■ **ЗАДАНИЕ 1**
Какой генерал, судя по отрывку о подготовке дворцового переворота, приехал в январе 1917 года с фронта в столицу и жаловался членам Думы?
■ **ЗАДАНИЕ 2**
Допиши отрывок о подготовке дворцового переворота, продолжив его сразу после последней фразы.

■ **ВЫБРАННЫЙ ОТРЫВОК**
○ ○ ○ ○

В литературе, посвященной Февральской революции, о подготовке дворцового переворота говорится как о твердо установленном факте. Милюков выражается так: «В феврале уже намечалось его осуществление». Деникин переносит осуществление на март. Оба упоминают о «плане» остановить в пути царский поезд, потребовать отречения и в случае отказа, который предполагался неизбежным, произвести «физическое устранение» царя. Милюков добавляет, что, в предвидении возможного переворота, главари прогрессивного блока, не участвовавшие в заговоре и не бывшие «точно» осведомлены о подготовлениях к нему, обсуждали в тесном кругу, как получше использовать переворот в случае удачи. Некоторые марксистские исследования последних годов также принимают версию о практической подготовке переворота на веру. На этом примере, кстати, можно проследить, как легко и прочно легенды завоевывают себе место в исторической науке.
Важнейшим доказательством заговора выставляется нередко красочный рассказ Родзянко, свидетельствующий как раз о том, что заговора не было. В январе 1917 года приезжал в столицу с фронта генерал Крымов и жаловался перед членами Думы на то, что дальше так продолжаться не может: «Если вы решитесь на эту крайнюю меру (смену царя), то мы вас поддержим». Если вы решитесь!.. Октябрист Шидловский с озлоблением воскликнул: «Щадить и жалеть его нечего, когда он губит Россию». В шумном споре приведены были действительные или мнимые слова Брусилова: «Если придется выбирать между царем и Россией – я пойду за Россией». Если придется! Молодой миллионер Терещенко выступал, как непреклонный цареубийца. Кадет Шингарев сказал: «Генерал прав: переворот необходим… Но кто на него решится?» В том-то и дело: кто на него решится? Такова суть показаний Родзянко, который сам выступал против переворота. В течение немногих дальнейших недель план, по-видимому, нисколько не продвинулся вперед. Об остановке царского поезда разговаривали, но совершенно не видно, кто эту операцию должен был провести.

○ ○ ○ ○

■ **ИСХОДНЫЕ ДАННЫЕ**
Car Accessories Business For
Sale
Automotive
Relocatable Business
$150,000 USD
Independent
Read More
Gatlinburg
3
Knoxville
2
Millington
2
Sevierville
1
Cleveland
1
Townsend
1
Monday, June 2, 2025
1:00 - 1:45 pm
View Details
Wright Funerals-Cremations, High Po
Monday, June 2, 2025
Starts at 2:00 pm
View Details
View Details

○ ○ ○ ○

■ **РЕЗУЛЬТАТ 1**
Генерал Крымов.

■ **РЕЗУЛЬТАТ 2**
Русский либерализм, когда был моложе, поддерживал деньгами и симпатиями революционеров-террористов в надежде, что они бомбами загонят монархию в его объятия. Рисковать собственной головой никто из этих почтенных господ не привык. Но главную роль играл все же не столько личный, сколько классовый страх: сейчас плохо, рассуждали они, но как бы не стало хуже. Во всяком случае, если бы Гучков-Терещенко-Крымов всерьез шли к перевороту, т. е. практически подготовляли его, мобилизуя силы и средства, это стало бы с полной определенностью и точностью известно после революции, ибо участники, особенно молодые исполнители, которых понадобилось бы немало, не имели бы никаких оснований умалчивать о «почти» совершенном подвиге: после февраля это только обеспечило бы их карьеру. Однако таких разоблачений не было. Совершенно очевидно, что и у Гучкова с Крымовым дело не пошло дальше патриотических вздохов за вином и сигарой. Легкомысленные фрондеры аристократии, как и тяжеловесные оппозиционеры плутократии, так и не нашли в себе духу внести поправку действием в пути неблагосклонного промысла.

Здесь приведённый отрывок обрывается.